Pathologic and Protective Roles for Microglial Subsets and Bone Marrow- and Blood-Derived Myeloid Cells in Central Nervous System Inflammation

Agnieszka Wlodarczyk; Oriane Cédile; Kirstine Nolling Jensen; Agathe Jasson; Jyothi Thyagabhavan Mony; Reza Khorooshi; Trevor Owens

doi:10.3389/fimmu.2015.00463

Pathologic and Protective Roles for Microglial Subsets and Bone Marrow- and Blood-Derived Myeloid Cells in Central Nervous System Inflammation

Front Immunol. 2015 Sep 8:6:463. doi: 10.3389/fimmu.2015.00463. eCollection 2015.

Authors

Agnieszka Wlodarczyk¹, Oriane Cédile¹, Kirstine Nolling Jensen¹, Agathe Jasson², Jyothi Thyagabhavan Mony¹, Reza Khorooshi¹, Trevor Owens¹

Affiliations

¹ Department of Neurobiology Research, Institute for Molecular Medicine, University of Southern Denmark , Odense , Denmark.
² Department of Neurobiology Research, Institute for Molecular Medicine, University of Southern Denmark , Odense , Denmark ; Department of Biology, École Normale Supérieure de Lyon , Lyon , France.

Abstract

Inflammation is a series of processes designed for eventual clearance of pathogens and repair of damaged tissue.
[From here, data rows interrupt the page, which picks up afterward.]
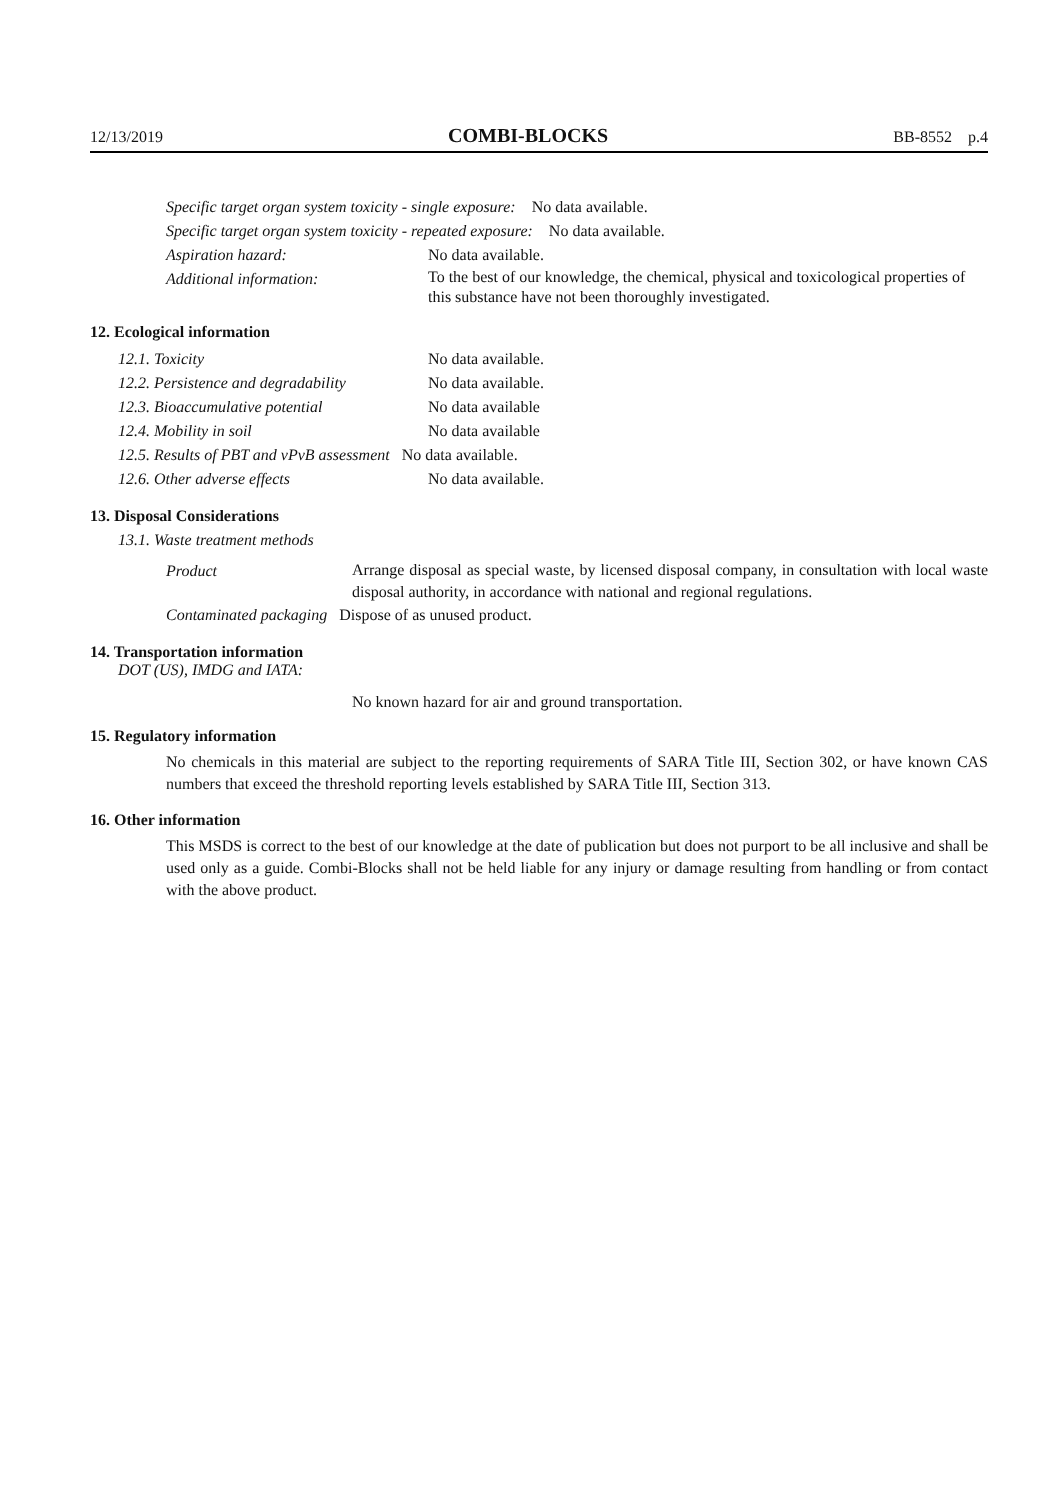12/13/2019 COMBI-BLOCKS BB-8552 p.4
Specific target organ system toxicity - single exposure: No data available.
Specific target organ system toxicity - repeated exposure: No data available.
Aspiration hazard: No data available.
Additional information: To the best of our knowledge, the chemical, physical and toxicological properties of this substance have not been thoroughly investigated.
12. Ecological information
12.1. Toxicity No data available.
12.2. Persistence and degradability No data available.
12.3. Bioaccumulative potential No data available
12.4. Mobility in soil No data available
12.5. Results of PBT and vPvB assessment No data available.
12.6. Other adverse effects No data available.
13. Disposal Considerations
13.1. Waste treatment methods
Product
Arrange disposal as special waste, by licensed disposal company, in consultation with local waste disposal authority, in accordance with national and regional regulations.
Contaminated packaging Dispose of as unused product.
14. Transportation information
DOT (US), IMDG and IATA:
No known hazard for air and ground transportation.
15. Regulatory information
No chemicals in this material are subject to the reporting requirements of SARA Title III, Section 302, or have known CAS numbers that exceed the threshold reporting levels established by SARA Title III, Section 313.
16. Other information
This MSDS is correct to the best of our knowledge at the date of publication but does not purport to be all inclusive and shall be used only as a guide. Combi-Blocks shall not be held liable for any injury or damage resulting from handling or from contact with the above product.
In the context of autoimmune recognition, inflammatory processes are usually considered to be pathological. This is also true for inflammatory responses in the central nervous system (CNS). However, as in other tissues, neuroinflammation can have beneficial as well as pathological outcomes. The complex role of encephalitogenic T cells in multiple sclerosis and its animal model experimental autoimmune encephalomyelitis (EAE) may derive from heterogeneity of the myeloid cells with which these T cells interact within the CNS. Myeloid cells, including resident microglia and infiltrating bone marrow-derived cells, such as dendritic cells (DC) and monocytes/macrophages [bone marrow-derived macrophages (BMDM)], are highly heterogeneous populations that may be involved in neurotoxicity and also immunoregulation and regenerative processes. Better understanding and characterization of myeloid cell heterogeneity is essential for future development of treatments controlling inflammation and inducing neuroprotection and neuroregeneration in diseased CNS. Here, we describe and compare three populations of myeloid cells: CD11c(+) microglia, CD11c(-) microglia, and CD11c(+) blood-derived cells in terms of their pathological versus protective functions in the CNS of mice with EAE. Our data show that CNS-resident microglia include functionally distinct subsets that can be distinguished by their expression of CD11c. These subsets differ in their expression of Arg-1, YM1, iNOS, IL-10, and IGF-1. Moreover, in contrast to BMDM/DC, both subsets of microglia express protective interferon-beta (IFNβ), high levels of colony-stimulating factor-1 receptor, and do not express the Th1-associated transcription factor T-bet. Taken together, our data suggest that CD11c(+) microglia, CD11c(-) microglia, and infiltrating BMDM/DC represent separate and distinct populations and illustrate the heterogeneity of the CNS inflammatory environment.

Keywords: CD11c; CNS; EAE; M1/M2; microglia; myeloid cells.